> WHAT YOU ARE ASKED TO DO
Please repeat the data exactly. Any picture in it stays out.

> DATASET CONTENT
============================================================

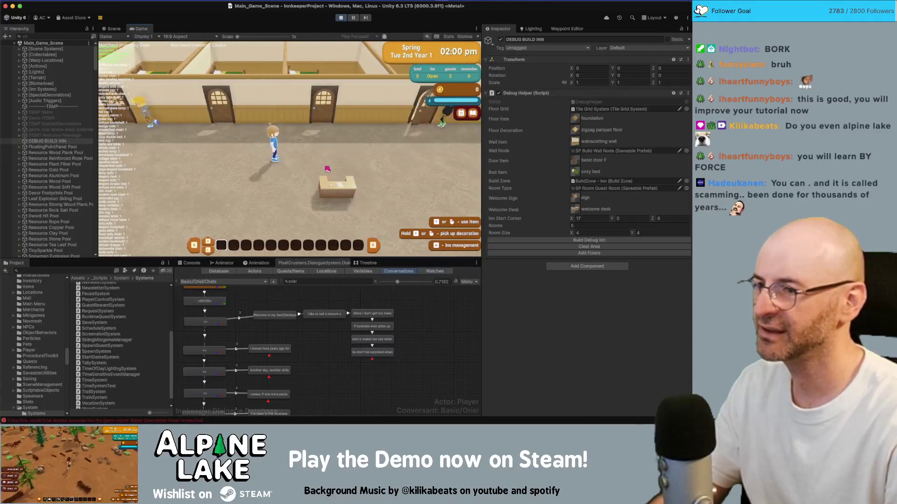
pyautogui.press('s')
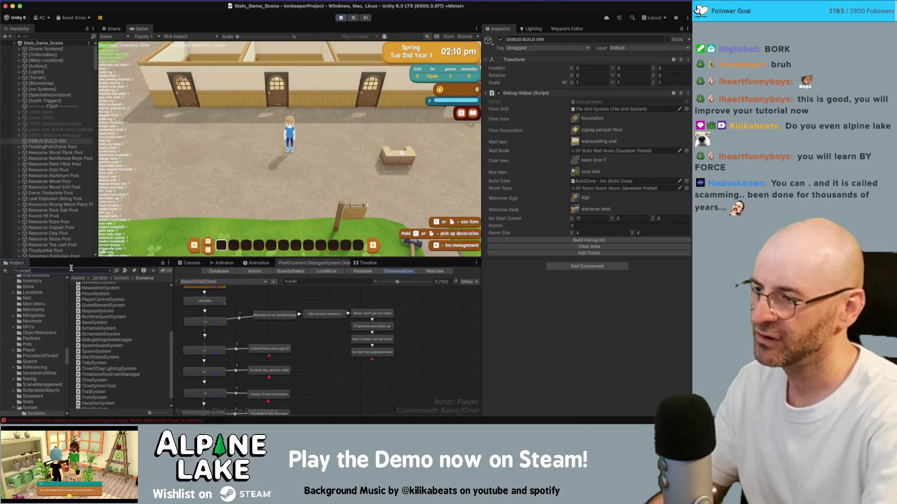
# - Give the player the starter content from the GameManager object
pyautogui.write('ire')
pyautogui.scroll(-15, 65, 199)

============================================================

> OUTPUT
pyautogui.press('s')
# - Give the player the starter content from the GameManager object
pyautogui.write('ire')
pyautogui.scroll(-15, 65, 199)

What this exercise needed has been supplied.